ENUNCIADO:
No texto abaixo sobre explicar o Brasil a estrangeiros, transcreva sem alterações o trecho que começa com as palavras "Minha situação seria" e termina com "bem mais consistentes.".
=== TRECHO SELECIONADO ===
“O Brasil não é para principiantes”. Essa famosa frase atribuída a Antônio Carlos Jobim e adaptada, no mesmo sentido, para “o Brasil não é para amadores”, caiu no gosto popular. É comum ouvirmos comentários que fazem uso dela para expressar um certo espanto com fatos da vida nacional. A expressão é dita para sintetizar que no Brasil acontecem situações difíceis de entender e, mais ainda, de explicar, complexas por assim dizer, principalmente para aqueles que não nasceram por aqui.
Tenho sobrinhos americanos já adultos, filhos de duas irmãs que foram morar nos Estados Unidos na década de 1970 e que lá constituíram família. Desde crianças, eles passam férias no Brasil. É inevitável dizer que sempre tivemos que explicar nosso país para eles. Agradeço a Deus que, pela frequência das visitas, apenas aulas de atualização são agora necessárias. Explicar o Brasil do “zero” para estrangeiros é tarefa bem mais complicada.
Minha situação seria menos emblemática se essas aulas de brasilidade se ativessem apenas ao carnaval, aos costumes do nosso povo e a nossa fantástica formação como país continental. No entanto, um dos sobrinhos é cientista político e os seus questionamentos, portanto, são bem mais consistentes.
Não tem muito tempo, passei por situação constrangedora ao tentar explicar para ele aquela decisão do Supremo Tribunal Federal que resultou na anulação de alguns julgamentos da Operação Lava Jato, sob a alegação de que a Justiça Federal do Paraná era incompetente para julgar aquelas ações. O problema não foi explicar o “princípio do juiz natural”, que estabelece o local de julgamento por intermédio de regras claras e prévias ao processo, que em síntese se constituem numa das mais importantes garantias do devido processo legal. Difícil mesmo foi justificar porque se chegou a essa conclusão depois de tantos anos. Não consegui. Desconfio que meu sobrinho tenha ficado com a impressão de que temos uma Suprema Corte de retardados, no sentido temporal da palavra.
=== MATERIAL FORNECIDO ===
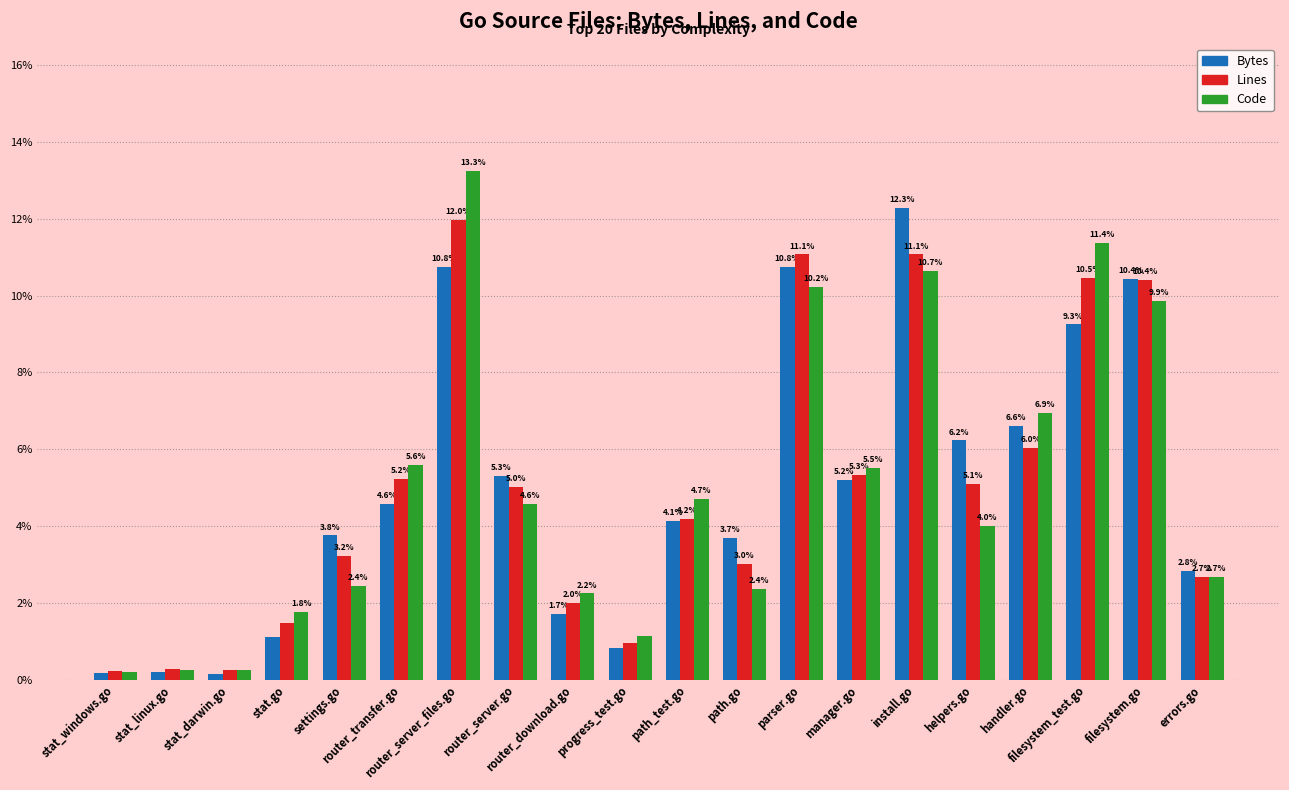

What is the greatest value displayed?

13.3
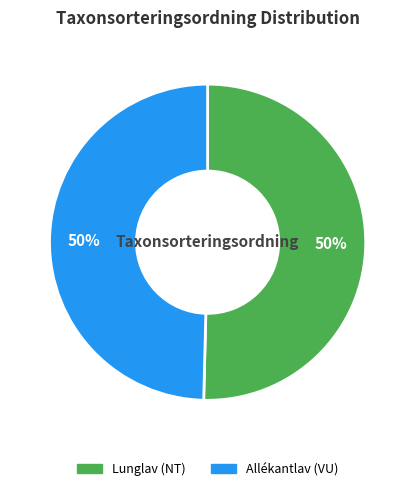

Is the sum of Lunglav (NT) and Allékantlav (VU) greater than half?

Yes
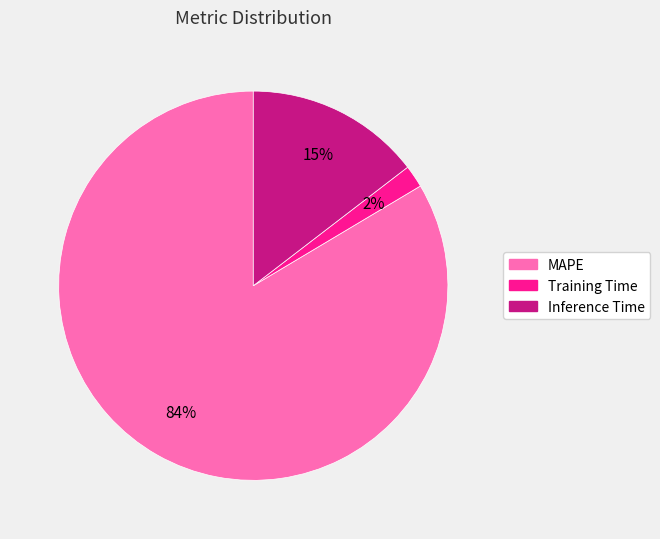

Rank the categories by value from highest to lowest.

MAPE, Inference Time, Training Time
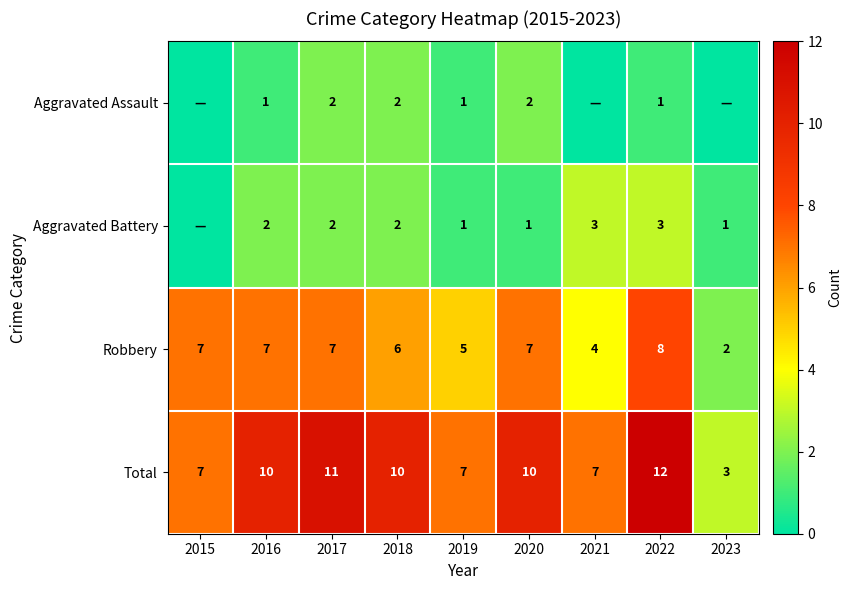

What is the difference between the maximum and minimum values in the Total series?

9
===
RESPOSTA:
Minha situação seria menos emblemática se essas aulas de brasilidade se ativessem apenas ao carnaval, aos costumes do nosso povo e a nossa fantástica formação como país continental. No entanto, um dos sobrinhos é cientista político e os seus questionamentos, portanto, são bem mais consistentes.